Music means everything, and the Legendarium discography reflects that. I feel like Legendarium is a way for me to express my emotions and ideas without limitation. This is also why the music is so varied. I’m interested in many different kinds of music, and if I find something I enjoy, I try to incorporate that into our music.
Legendarium has quite a unique creative process since I (Laurence) live in The Netherlands and Stefano lives in Italy. Usually, I will write a song, record a demo version with basic programmed drums, and then send it to Stefano. He will write a drum part, record drums, and return it. Then I’ll mix and master the songs and publish them. This is the way the band has worked since the beginning, and since the new record ‘Death’s Hand In Yours’ is already our 4th full-length album, we’ve been through this process often enough that it’s like a well-oiled machine now, and I’m very happy with that.
The lyrics are inspired by high fantasy, sword, and sorcery. I enjoy writing lyrics set in a world like that, and it inspires me to imagine myself in such a setting. I usually gravitate towards the themes of apocalypse, corruption, war, and heroic defiance. I am fascinated by the idea of great forces that are almost incomprehensible, and there is no way anyone could ever conquer them.

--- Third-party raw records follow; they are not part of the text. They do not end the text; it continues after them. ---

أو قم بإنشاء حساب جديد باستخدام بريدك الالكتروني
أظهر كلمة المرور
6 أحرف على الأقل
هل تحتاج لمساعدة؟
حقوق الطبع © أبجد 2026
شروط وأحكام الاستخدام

This can, for example, take the form of an immortal godlike being who has awakened underneath the Earth, like on our concept album ‘Reign In Repose’. I like exploring that idea and writing stories about how people in different positions would act if confronted with such forces.
There’s not a single source of inspiration I can point to. Different experiences inspire every riff and every lyric. The one constant in my inspiration is that I feel a constant drive to keep making music to get even better at it because improving as a musician is very rewarding.
I subscribe to no religion or ideology and don’t try to convey such a message in my music. I try to live my life the best I can and let my life experiences inspire my music. There’s a lot of escapism in the setting, but I make my songs about real-life topics and ideas that I encounter.
I saw the music video for Dragonforce’s ‘Through the Fire and Flames’ when I was 11, and I was instantly sold. From there, I learned about the classics (Metallica, Maiden, Megadeth etc.) and slowly became a massive metalhead. I also got really into punk, especially older bands like Bad Brains, The Damned, Ramones, and The Misfits, and you can still hear that punk influence in our music.
Music is the most important thing in my life because nothing makes me feel alive the way music does. I’m generally not spiritual, but music, like all art, has a spiritual quality. Tolstoy said that art is the transmission of feelings the artist has experienced. How we can transmit our feelings through music is one of the most important forms of human communication and is sacred. Being able to express feelings is what makes us human. And music is about nothing but emotion.